Воскресенская сразу заметила ее поблеклый взгляд, напряженные губы и бледность застывшего лица. Если не быть в курсе, почему столь любвеобильная, жизнерадостная девочка как Лена имеет сейчас такой болезненный, депрессивный вид, можно подумать, что она замерзла до полусмерти и вот-вот может упасть мертвая наземь. Но Аня то ее знает эту свою полярную в настроении подругу. Лене, кажется, не дано прибывать где-то посередине: либо она все на свете любит, всем любуется и всему радуется, либо даже самое прекрасное, самое ею любимое становится безразлично или вовсе противно.
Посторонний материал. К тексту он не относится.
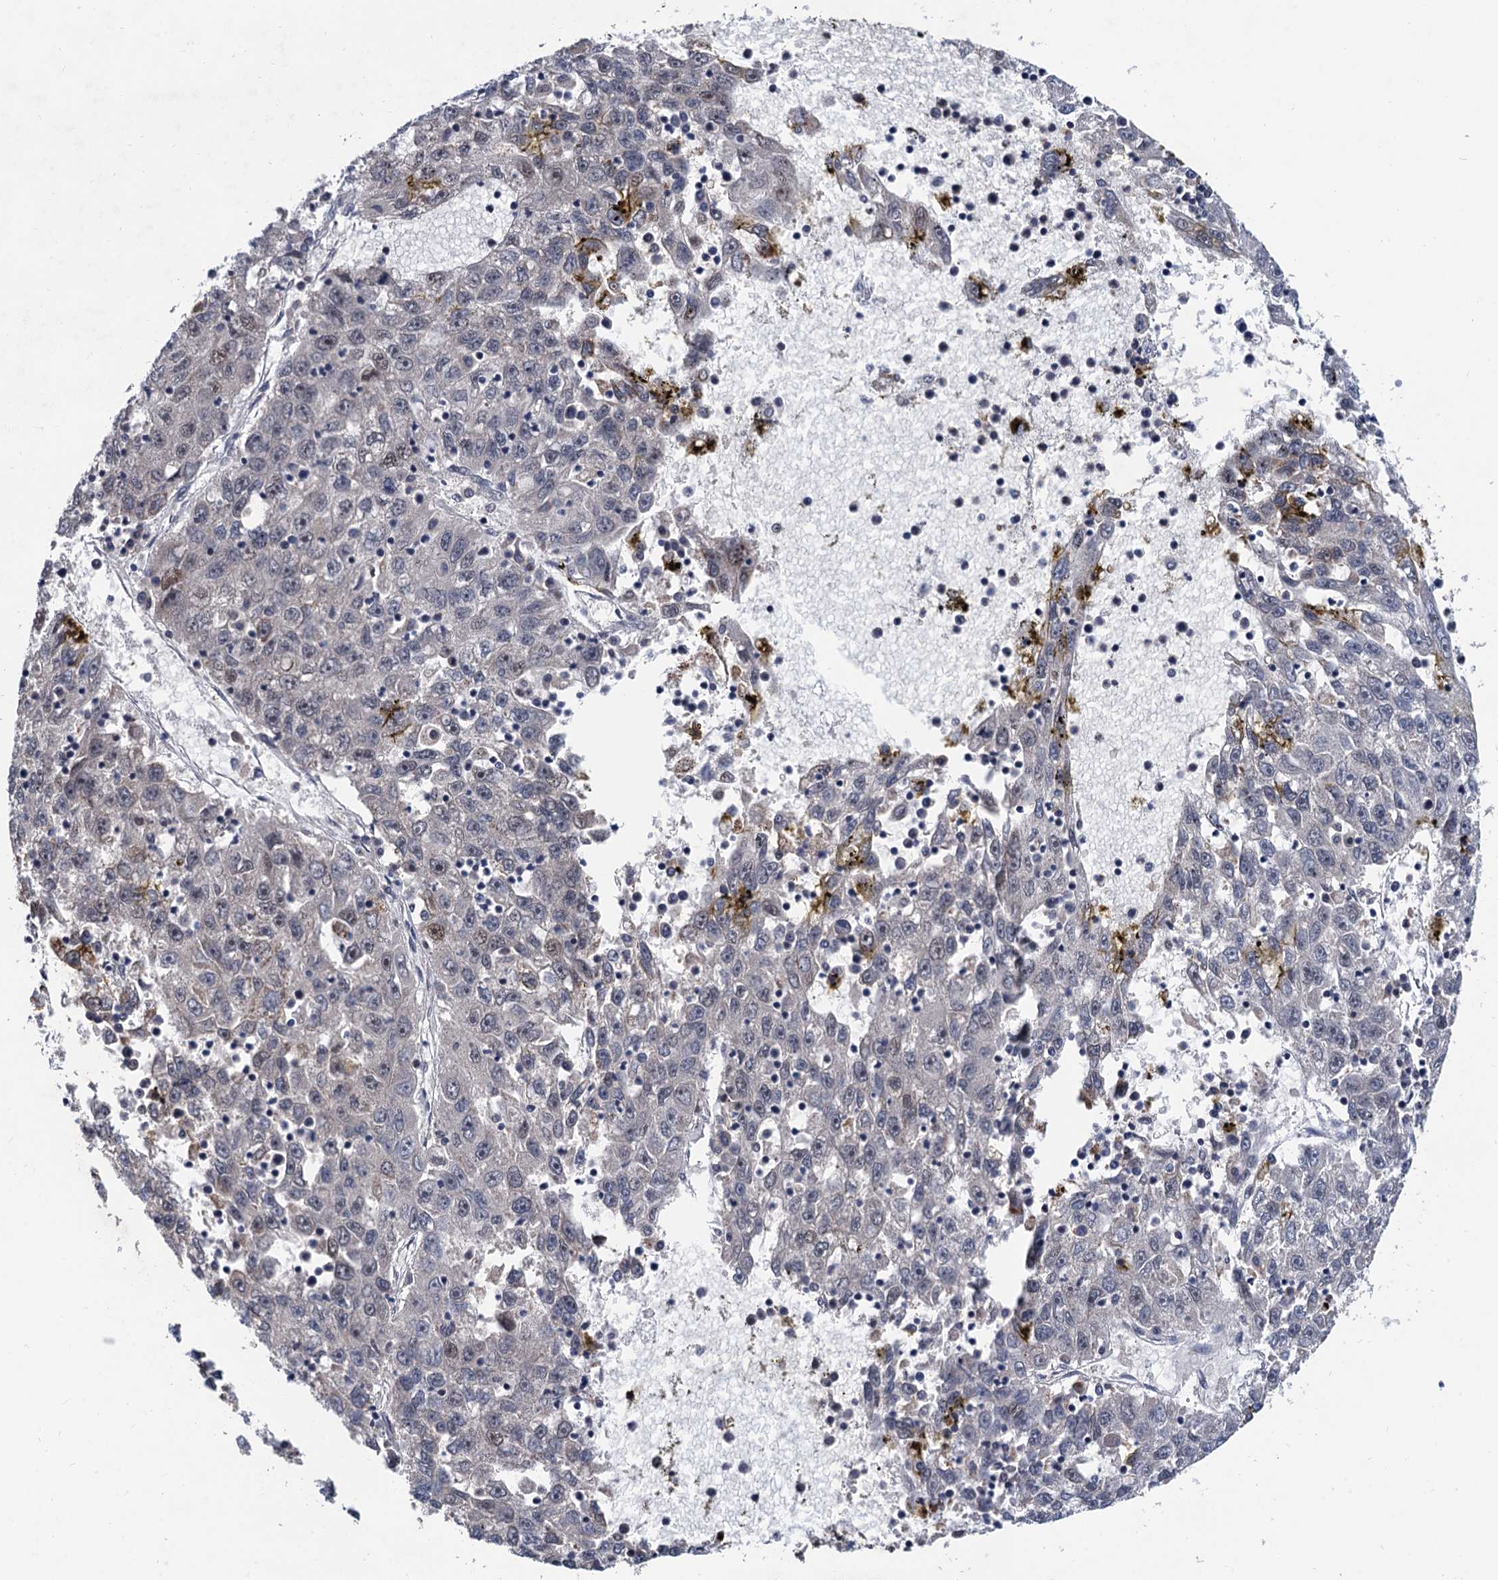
{"staining": {"intensity": "weak", "quantity": "<25%", "location": "nuclear"}, "tissue": "liver cancer", "cell_type": "Tumor cells", "image_type": "cancer", "snomed": [{"axis": "morphology", "description": "Carcinoma, Hepatocellular, NOS"}, {"axis": "topography", "description": "Liver"}], "caption": "A micrograph of human liver cancer is negative for staining in tumor cells. (Stains: DAB IHC with hematoxylin counter stain, Microscopy: brightfield microscopy at high magnification).", "gene": "TSEN34", "patient": {"sex": "male", "age": 49}}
Это состояние, которое она называла хандрой, заставляет Лену прятаться в себе, закрывая дверь и окна своего существа, и сидеть так во тьме — в мире серых оттенков, до тех пор, пока створки окон сами, не утомившись мраком, устало не приподнимутся и не впустят ослепительный свет, озаряющий красочно исписанные стены дома.
Когда створки закрыты, душный, застоявшийся воздух пропитывается жалостью к себе, руки опускаются, сознание сужается вместе с желаниями и чувствами. Как бы ни было тяжело Лене, привычка, заведенная в ее семье — выглядеть всегда прилежно, опрятно, а в школе еще и строго, срабатывала подобно простому и надежному механизму. Белый верх, темный низ — как этическая заповедь для Лены, собирающейся утром на уроки. Еще с год назад она сменила прическу и теперь у нее не длинные, как у Ани волосы по самые лопатки, а все те же, черные, лоснящиеся, но прической под каре с прелестной челкой на тонкие брови, которая только подчеркивает ее выразительные голубые глаза.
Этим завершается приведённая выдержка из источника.